**Requirement**
Your answer must be only the lines below from the one containing "Flight Attendant" through the one containing "minut a bohužel", copied exactly, with the pictures left out.
+++ Input for this task
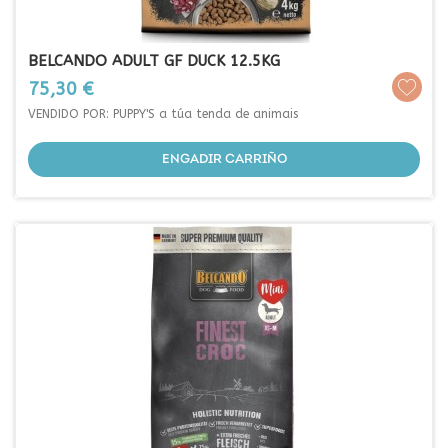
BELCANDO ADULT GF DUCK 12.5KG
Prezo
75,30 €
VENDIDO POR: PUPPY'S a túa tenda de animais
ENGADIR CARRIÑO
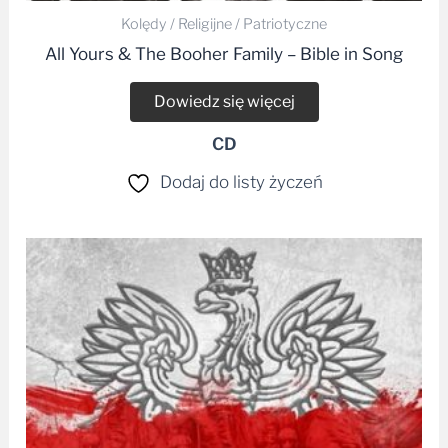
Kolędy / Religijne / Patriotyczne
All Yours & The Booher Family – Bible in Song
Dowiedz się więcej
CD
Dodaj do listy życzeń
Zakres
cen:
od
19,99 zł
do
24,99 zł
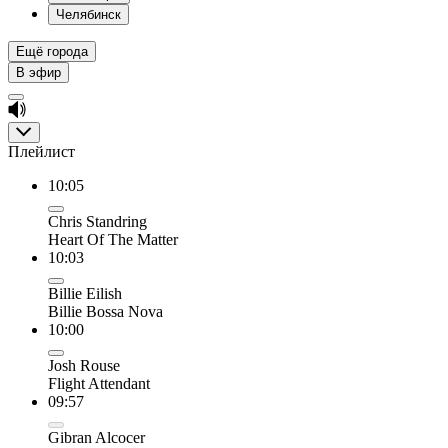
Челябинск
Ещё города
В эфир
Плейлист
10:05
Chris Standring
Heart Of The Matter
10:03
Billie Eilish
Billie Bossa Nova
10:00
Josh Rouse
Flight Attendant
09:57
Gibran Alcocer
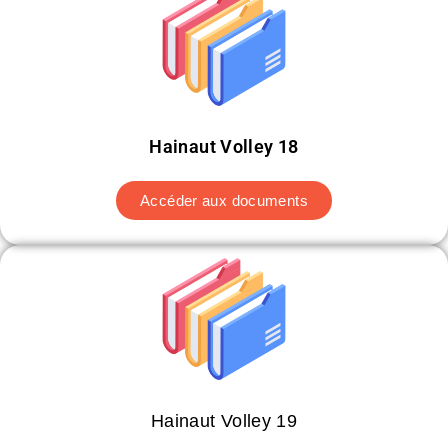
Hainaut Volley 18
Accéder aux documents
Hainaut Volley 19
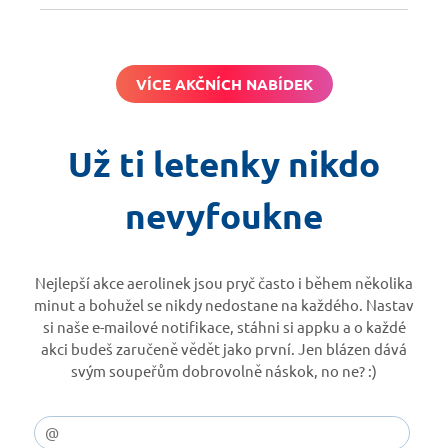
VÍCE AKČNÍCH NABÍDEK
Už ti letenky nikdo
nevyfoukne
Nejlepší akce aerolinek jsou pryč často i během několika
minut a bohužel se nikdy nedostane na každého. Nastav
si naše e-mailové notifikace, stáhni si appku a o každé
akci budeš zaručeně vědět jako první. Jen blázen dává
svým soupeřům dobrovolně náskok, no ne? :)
++++++
+++ Input for this task
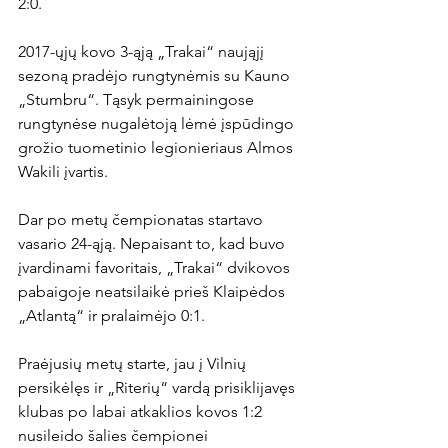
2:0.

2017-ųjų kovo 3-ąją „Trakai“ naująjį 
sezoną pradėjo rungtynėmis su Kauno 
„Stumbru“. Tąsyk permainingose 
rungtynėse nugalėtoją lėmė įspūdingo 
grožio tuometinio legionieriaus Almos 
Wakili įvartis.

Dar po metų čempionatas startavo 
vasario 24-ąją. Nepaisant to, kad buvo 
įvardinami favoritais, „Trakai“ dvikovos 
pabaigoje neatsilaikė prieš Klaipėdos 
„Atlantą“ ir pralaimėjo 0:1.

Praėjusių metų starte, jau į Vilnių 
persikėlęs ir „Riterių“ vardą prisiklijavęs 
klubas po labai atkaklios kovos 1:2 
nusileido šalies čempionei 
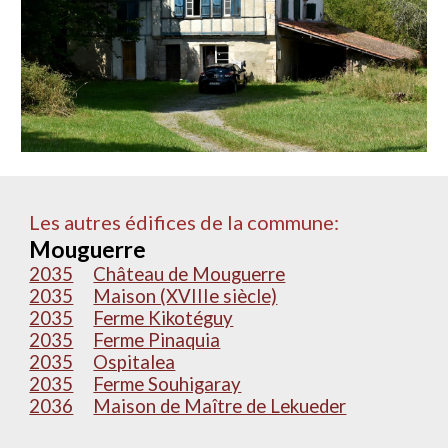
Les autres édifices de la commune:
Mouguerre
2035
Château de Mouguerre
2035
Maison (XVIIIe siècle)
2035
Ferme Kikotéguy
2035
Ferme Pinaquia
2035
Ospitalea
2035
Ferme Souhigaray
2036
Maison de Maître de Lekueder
++++++
+++ Input for this task
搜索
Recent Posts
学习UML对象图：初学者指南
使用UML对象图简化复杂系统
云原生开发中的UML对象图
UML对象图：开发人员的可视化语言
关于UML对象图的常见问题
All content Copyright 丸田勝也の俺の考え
++++++
**Result of this task**
Flight Attendant
09:57
Gibran Alcocer
Hainaut Volley 18
Accéder aux documents
Hainaut Volley 19
VÍCE AKČNÍCH NABÍDEK
Už ti letenky nikdo
nevyfoukne
Nejlepší akce aerolinek jsou pryč často i během několika
minut a bohužel se nikdy nedostane na každého. Nastav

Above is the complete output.